──────── Excerpted records ────────

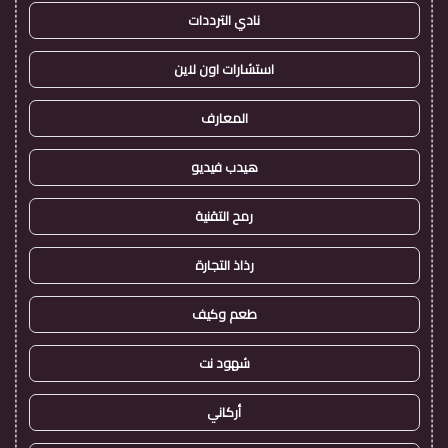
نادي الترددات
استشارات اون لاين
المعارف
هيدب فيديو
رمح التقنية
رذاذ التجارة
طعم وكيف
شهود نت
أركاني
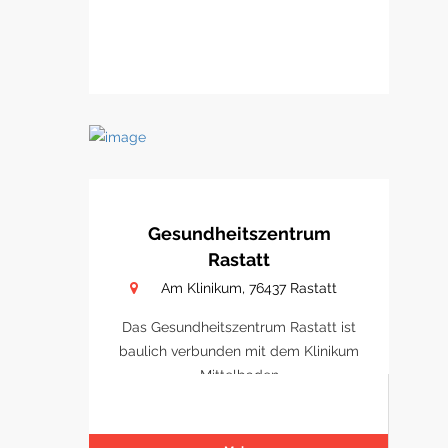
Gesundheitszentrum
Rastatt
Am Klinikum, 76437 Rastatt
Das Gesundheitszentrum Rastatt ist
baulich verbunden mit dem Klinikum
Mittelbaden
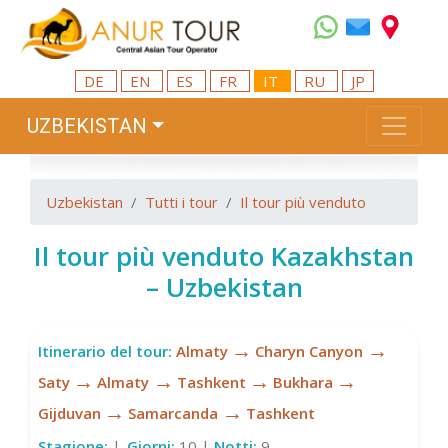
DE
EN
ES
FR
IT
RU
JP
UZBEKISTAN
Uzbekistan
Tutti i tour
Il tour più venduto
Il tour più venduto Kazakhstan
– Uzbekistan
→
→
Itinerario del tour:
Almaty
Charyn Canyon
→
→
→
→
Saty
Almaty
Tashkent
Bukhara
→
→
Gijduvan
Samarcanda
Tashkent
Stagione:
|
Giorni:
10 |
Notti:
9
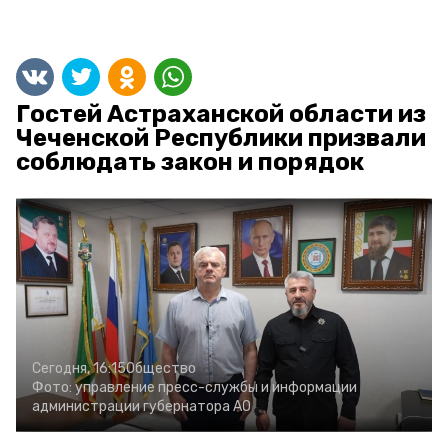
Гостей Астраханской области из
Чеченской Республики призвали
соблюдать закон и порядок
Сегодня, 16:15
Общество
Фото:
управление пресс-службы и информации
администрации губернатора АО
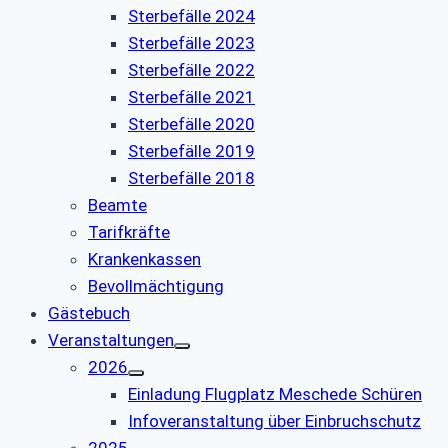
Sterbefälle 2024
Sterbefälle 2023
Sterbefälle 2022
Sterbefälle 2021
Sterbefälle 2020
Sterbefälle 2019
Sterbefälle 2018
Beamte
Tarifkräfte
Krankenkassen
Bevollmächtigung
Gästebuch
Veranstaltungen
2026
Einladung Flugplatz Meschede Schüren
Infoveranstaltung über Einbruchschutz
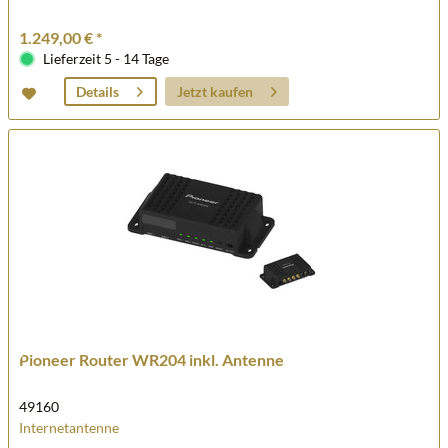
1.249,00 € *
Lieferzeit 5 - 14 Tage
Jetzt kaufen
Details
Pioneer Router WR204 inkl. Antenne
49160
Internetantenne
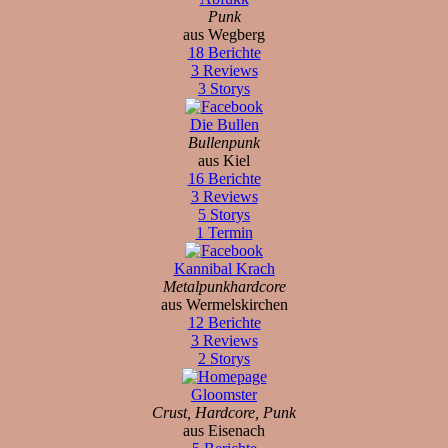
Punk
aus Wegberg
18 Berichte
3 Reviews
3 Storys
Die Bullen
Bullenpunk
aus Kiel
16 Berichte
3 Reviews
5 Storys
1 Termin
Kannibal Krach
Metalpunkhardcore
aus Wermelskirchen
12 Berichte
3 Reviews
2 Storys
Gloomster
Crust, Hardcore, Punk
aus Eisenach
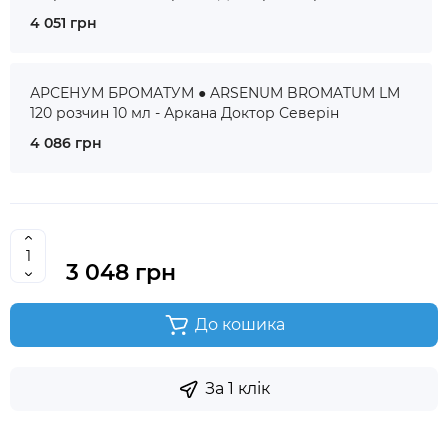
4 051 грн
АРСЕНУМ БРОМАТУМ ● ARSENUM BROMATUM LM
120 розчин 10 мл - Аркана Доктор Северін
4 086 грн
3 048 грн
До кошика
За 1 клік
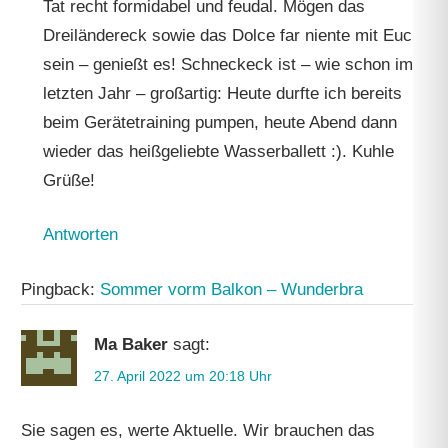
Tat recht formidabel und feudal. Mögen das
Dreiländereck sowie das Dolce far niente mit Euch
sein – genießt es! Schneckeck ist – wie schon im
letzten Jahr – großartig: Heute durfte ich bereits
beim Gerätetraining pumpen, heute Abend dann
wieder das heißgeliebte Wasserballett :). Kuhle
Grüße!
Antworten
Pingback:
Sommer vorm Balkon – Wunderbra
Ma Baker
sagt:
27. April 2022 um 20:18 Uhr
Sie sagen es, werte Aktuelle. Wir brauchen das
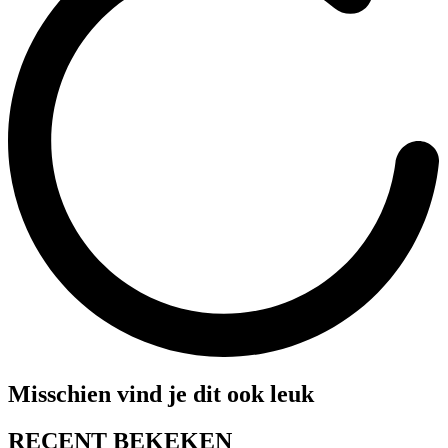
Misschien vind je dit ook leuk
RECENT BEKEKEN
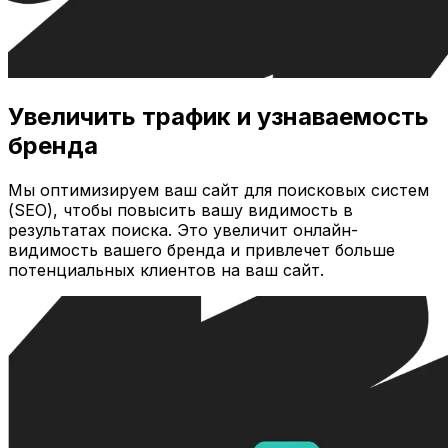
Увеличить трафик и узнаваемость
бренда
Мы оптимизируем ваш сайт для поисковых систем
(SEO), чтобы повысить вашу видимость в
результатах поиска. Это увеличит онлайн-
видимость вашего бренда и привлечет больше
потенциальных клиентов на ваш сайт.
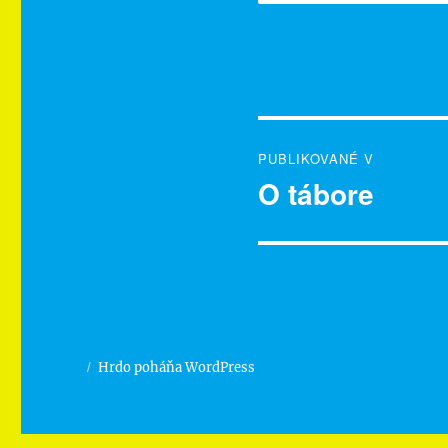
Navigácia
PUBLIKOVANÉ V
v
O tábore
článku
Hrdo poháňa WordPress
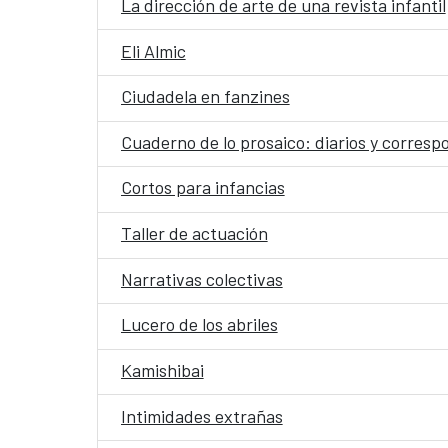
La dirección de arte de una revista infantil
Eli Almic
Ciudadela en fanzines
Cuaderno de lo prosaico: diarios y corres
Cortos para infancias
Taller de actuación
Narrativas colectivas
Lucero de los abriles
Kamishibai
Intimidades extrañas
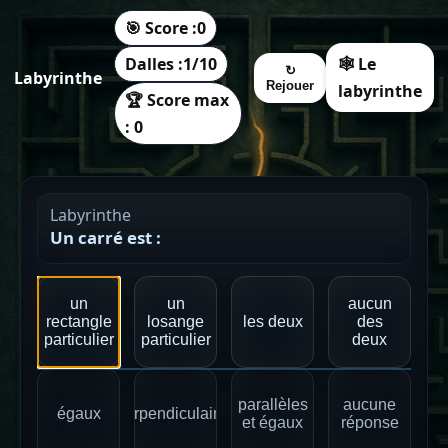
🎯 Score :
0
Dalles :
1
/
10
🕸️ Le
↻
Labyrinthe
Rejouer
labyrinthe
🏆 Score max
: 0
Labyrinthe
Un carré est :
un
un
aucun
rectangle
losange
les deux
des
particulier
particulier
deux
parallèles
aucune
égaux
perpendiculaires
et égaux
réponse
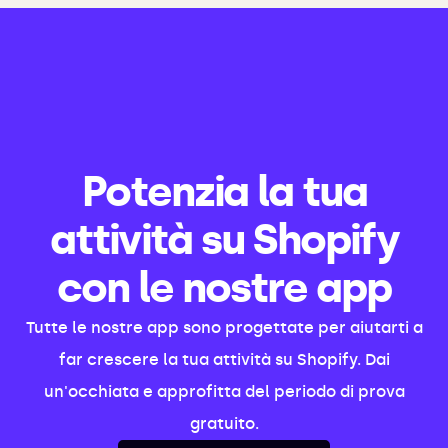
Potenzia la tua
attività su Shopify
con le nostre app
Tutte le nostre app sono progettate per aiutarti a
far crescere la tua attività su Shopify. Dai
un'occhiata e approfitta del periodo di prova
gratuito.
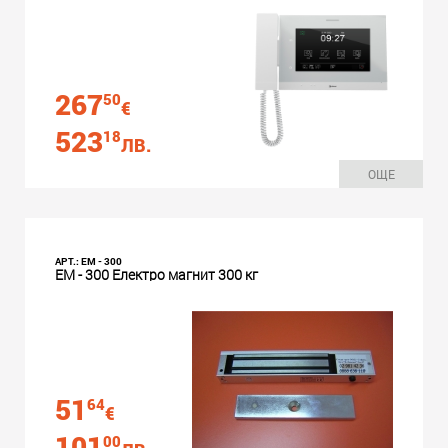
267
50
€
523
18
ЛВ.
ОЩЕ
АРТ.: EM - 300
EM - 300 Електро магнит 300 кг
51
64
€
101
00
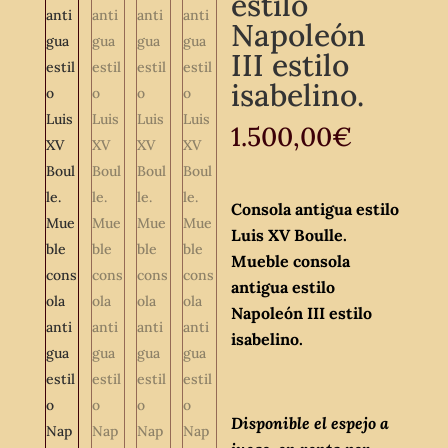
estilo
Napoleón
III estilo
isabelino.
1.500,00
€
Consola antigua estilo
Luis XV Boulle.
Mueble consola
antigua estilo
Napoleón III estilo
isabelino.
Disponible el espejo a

────────

Instruction: If an entry above holds a picture, omit the picture but retype everything else exactly.

Written reply:
نادي الترددات
استشارات اون لاين
المعارف
هيدب فيديو
رمح التقنية
رذاذ التجارة
طعم وكيف
شهود نت
أركاني
Gesundheitszentrum
Rastatt
Am Klinikum, 76437 Rastatt
Das Gesundheitszentrum Rastatt ist
baulich verbunden mit dem Klinikum
Mittelbaden
DE
EN
ES
FR
IT
RU
JP
UZBEKISTAN
Uzbekistan
Tutti i tour
Il tour più venduto
Il tour più venduto Kazakhstan
– Uzbekistan
→
→
Itinerario del tour:
Almaty
Charyn Canyon
→
→
→
→
Saty
Almaty
Tashkent
Bukhara
→
→
Gijduvan
Samarcanda
Tashkent
Stagione:
|
Giorni:
10 |
Notti:
9
Гостей Астраханской области из
Чеченской Республики призвали
соблюдать закон и порядок
Сегодня, 16:15
Общество
Фото:
управление пресс-службы и информации
администрации губернатора АО
Sterbefälle 2024
Sterbefälle 2023
Sterbefälle 2022
Sterbefälle 2021
Sterbefälle 2020
Sterbefälle 2019
Sterbefälle 2018
Beamte
Tarifkräfte
Krankenkassen
Bevollmächtigung
Gästebuch
Veranstaltungen
2026
Einladung Flugplatz Meschede Schüren
Infoveranstaltung über Einbruchschutz
1.249,00 € *
Lieferzeit 5 - 14 Tage
Jetzt kaufen
Details
Pioneer Router WR204 inkl. Antenne
49160
Internetantenne
Punk
aus Wegberg
18 Berichte
3 Reviews
3 Storys
Die Bullen
Bullenpunk
aus Kiel
16 Berichte
3 Reviews
5 Storys
1 Termin
Kannibal Krach
Metalpunkhardcore
aus Wermelskirchen
12 Berichte
3 Reviews
2 Storys
Gloomster
Crust, Hardcore, Punk
aus Eisenach
4 051 грн
АРСЕНУМ БРОМАТУМ ● ARSENUM BROMATUM LM
120 розчин 10 мл - Аркана Доктор Северін
4 086 грн
3 048 грн
До кошика
За 1 клік
Tat recht formidabel und feudal. Mögen das
Dreiländereck sowie das Dolce far niente mit Euch
sein – genießt es! Schneckeck ist – wie schon im
letzten Jahr – großartig: Heute durfte ich bereits
beim Gerätetraining pumpen, heute Abend dann
wieder das heißgeliebte Wasserballett :). Kuhle
Grüße!
Antworten
Pingback:
Sommer vorm Balkon – Wunderbra
Ma Baker
sagt:
27. April 2022 um 20:18 Uhr
Sie sagen es, werte Aktuelle. Wir brauchen das
Misschien vind je dit ook leuk
RECENT BEKEKEN
Увеличить трафик и узнаваемость
бренда
Мы оптимизируем ваш сайт для поисковых систем
(SEO), чтобы повысить вашу видимость в
результатах поиска. Это увеличит онлайн-
видимость вашего бренда и привлечет больше
потенциальных клиентов на ваш сайт.
Navigácia
PUBLIKOVANÉ V
v
O tábore
článku
Hrdo poháňa WordPress
La dirección de arte de una revista infantil
Eli Almic
Ciudadela en fanzines
Cuaderno de lo prosaico: diarios y corres
Cortos para infancias
Taller de actuación
Narrativas colectivas
Lucero de los abriles
Kamishibai
Intimidades extrañas
🎯 Score :
0
Dalles :
1
/
10
🕸️ Le
↻
Labyrinthe
Rejouer
labyrinthe
🏆 Score max
: 0
Labyrinthe
Un carré est :
un
un
aucun
rectangle
losange
les deux
des
particulier
particulier
deux
parallèles
aucune
égaux
perpendiculaires
et égaux
réponse
Potenzia la tua
attività su Shopify
con le nostre app
Tutte le nostre app sono progettate per aiutarti a
far crescere la tua attività su Shopify. Dai
un'occhiata e approfitta del periodo di prova
gratuito.
267
50
€
523
18
ЛВ.
ОЩЕ
АРТ.: EM - 300
EM - 300 Електро магнит 300 кг
51
64
€
101
00
estilo
Napoleón
III estilo
isabelino.
1.500,00
€
Consola antigua estilo
Luis XV Boulle.
Mueble consola
antigua estilo
Napoleón III estilo
isabelino.
Disponible el espejo a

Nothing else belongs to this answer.